TOTAL VOLUME:
$62b
24H VOL:
$247,368,872
24H TRANSACTIONS:
600,147,874
OPEN INTEREST:
$1,359,628,193
584,096
Markets across
14,555
events
MATCHED EVENTS:
4,195
PLATFORM COVERAGE:
4
Polymarket:
50%
VS.
Kalshi:
50%
$
$20
$50
$100
$500
This market tracks whether the national average price of regular gasoline in the US will reach $4.60 or higher at any point during 2026. On Kalshi, the leading outcome—that average gas prices will exceed $4.60 by December 31, 2026—currently stands at 59.0%. Resolution is determined by AAA's reported maximum national average regular gas price throughout the tracking period. Watch for energy market developments and geopolitical events that could influence crude oil supplies and refining capacity through the end of 2026, the final day of the betting window.
Prediction market odds on Kalshi represent real-money bets from traders with direct financial incentive to forecast accurately, whereas traditional analyst forecasts rely on econometric models and expert judgment without direct market consequences. Analysts typically publish point estimates or ranges for average gas prices, while prediction markets distill expectations into binary or categorical probabilities. The market odds reflect live, dynamic consensus that updates as new inflation data, Federal Reserve policy signals, and crude oil trends emerge. Comparing the two reveals whether professional analysts and market participants align on 2026 gas price risks or diverge in their risk assessments.
On Kalshi, the top outcome is priced at probability, reflecting trader belief that US average gas prices will exceed $5.00 by December 31, 2026. On Kalshi, prices reflect that venue's order book, liquidity, and how traders price the outcome right now. Traders buy YES shares if they expect prices to breach that threshold, or NO shares if they expect prices to remain below it. The price moves continuously based on order flow and new information about energy supply, geopolitical risks, and macroeconomic conditions. Higher probability reflects stronger conviction among market participants that $5.00+ gas is likely by year-end 2026.
The market resolves on Jan 1, 2027, marking the end of the 2026 prediction window. Resolution is determined by the actual average US gas price level recorded at that time, compared against the specific thresholds defined in the market outcomes.

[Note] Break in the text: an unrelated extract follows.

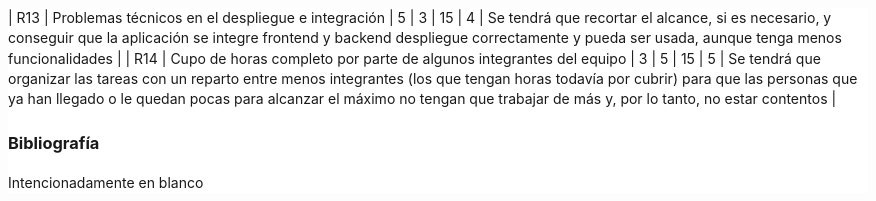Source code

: | R13 | Problemas técnicos en el despliegue e integración       | 5       | 3            | 15     | 4         | Se tendrá que recortar el alcance, si es necesario, y conseguir que la aplicación se integre frontend y backend despliegue correctamente y pueda ser usada, aunque tenga menos funcionalidades |
| R14 | Cupo de horas completo por parte de algunos integrantes del equipo       | 3       | 5            | 15     | 5         | Se tendrá que organizar las tareas con un reparto entre menos integrantes (los que tengan horas todavía por cubrir) para que las personas que ya han llegado o le quedan pocas para alcanzar el máximo no tengan que trabajar de más y, por lo tanto, no estar contentos |

### Bibliografía

Intencionadamente en blanco 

The outcome that matches the realized price level will be deemed correct, and traders holding shares in that outcome receive their payout. Until resolution, prices remain uncertain and subject to revision based on evolving energy markets, economic conditions, and policy changes throughout 2026.

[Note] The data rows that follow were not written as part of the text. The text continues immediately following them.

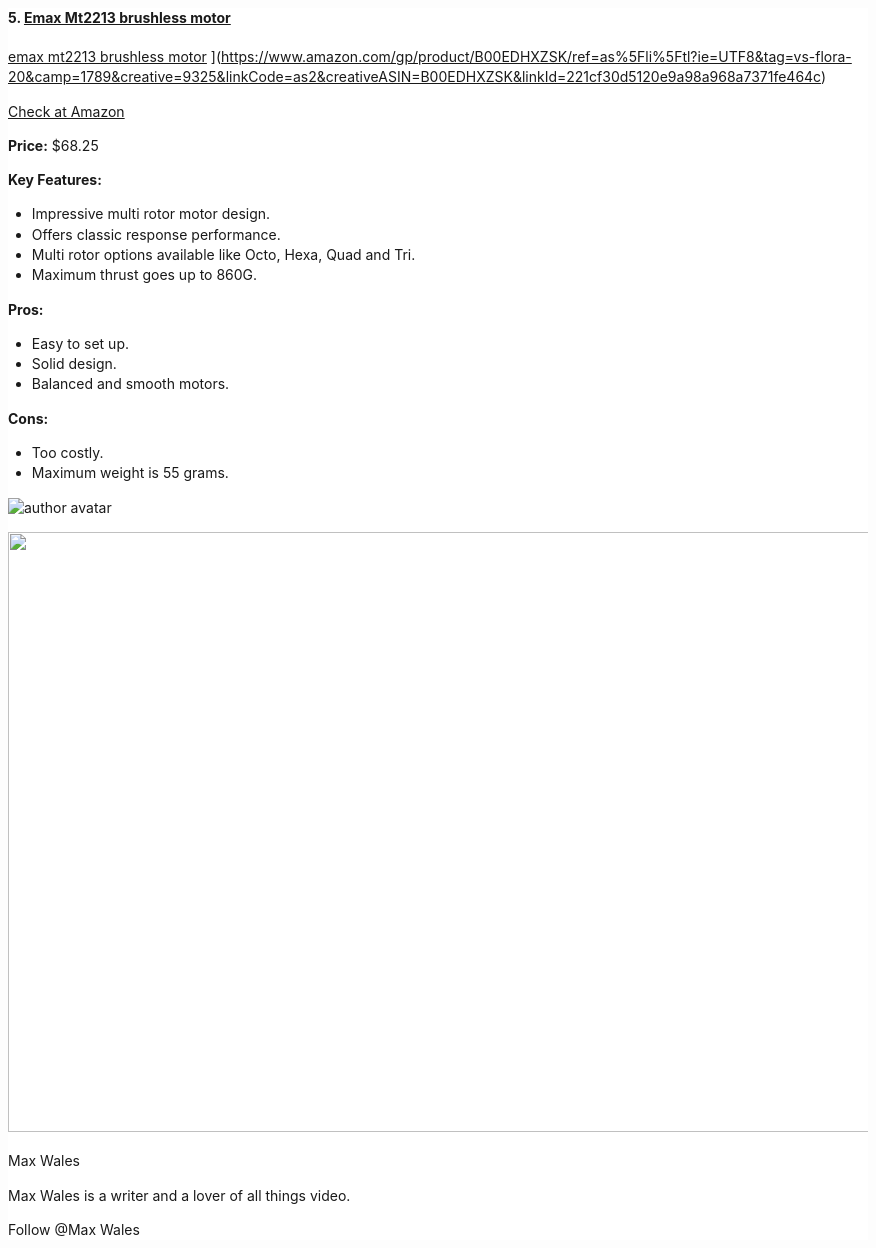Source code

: #### 5\. [Emax Mt2213 brushless motor](https://www.amazon.com/gp/product/B00EDHXZSK/ref=as%5Fli%5Ftl?ie=UTF8&tag=vs-flora-20&camp=1789&creative=9325&linkCode=as2&creativeASIN=B00EDHXZSK&linkId=221cf30d5120e9a98a968a7371fe464c)

[emax mt2213 brushless motor](https://images.wondershare.com/filmora/article-images/emax-mt2213-brushless-motor.jpg) ](https://www.amazon.com/gp/product/B00EDHXZSK/ref=as%5Fli%5Ftl?ie=UTF8&tag=vs-flora-20&camp=1789&creative=9325&linkCode=as2&creativeASIN=B00EDHXZSK&linkId=221cf30d5120e9a98a968a7371fe464c)

[Check at Amazon](https://www.amazon.com/gp/product/B00EDHXZSK/ref=as%5Fli%5Ftl?ie=UTF8&tag=vs-flora-20&camp=1789&creative=9325&linkCode=as2&creativeASIN=B00EDHXZSK&linkId=221cf30d5120e9a98a968a7371fe464c)

**Price:** $68.25

**Key Features:**

* Impressive multi rotor motor design.
* Offers classic response performance.
* Multi rotor options available like Octo, Hexa, Quad and Tri.
* Maximum thrust goes up to 860G.

**Pros:**

* Easy to set up.
* Solid design.
* Balanced and smooth motors.

**Cons:**

* Too costly.
* Maximum weight is 55 grams.

![author avatar](https://images.wondershare.com/filmora/article-images/max-wales-author.jpg)


<a href="https://appsumo.8odi.net/c/5597632/2087389/7443" target="_top" id="2087389"><img src="//a.impactradius-go.com/display-ad/7443-2087389" border="0" alt="" width="1200" height="600"/></a><img height="0" width="0" src="https://appsumo.8odi.net/i/5597632/2087389/7443" style="position:absolute;visibility:hidden;" border="0" />

Max Wales

Max Wales is a writer and a lover of all things video.

Follow @Max Wales


<ins class="adsbygoogle"
     style="display:block"
     data-ad-format="autorelaxed"
     data-ad-client="ca-pub-7571918770474297"
     data-ad-slot="1223367746"></ins>



<ins class="adsbygoogle"
     style="display:block"
     data-ad-client="ca-pub-7571918770474297"
     data-ad-slot="8358498916"
     data-ad-format="auto"
     data-full-width-responsive="true"></ins>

Major catalysts include crude oil supply disruptions, OPEC production decisions, US refinery capacity changes, and geopolitical tensions in oil-producing regions. Domestic factors such as Federal Reserve interest rate policy, inflation trends, and consumer demand for fuel also drive prices. Regulatory changes—including fuel blending mandates or environmental rules—can affect refining costs and margins. Seasonal demand cycles, particularly summer driving season and winter heating demand, create predictable price swings. Unexpected economic recessions or booms shift transportation fuel consumption. Traders monitor weekly petroleum inventory reports, crude futures, and energy sector earnings to adjust their 2026 price expectations continuously.
Follow the signals, not the noise
Get insights on market conviction, notable shifts, and what the data is quietly signaling.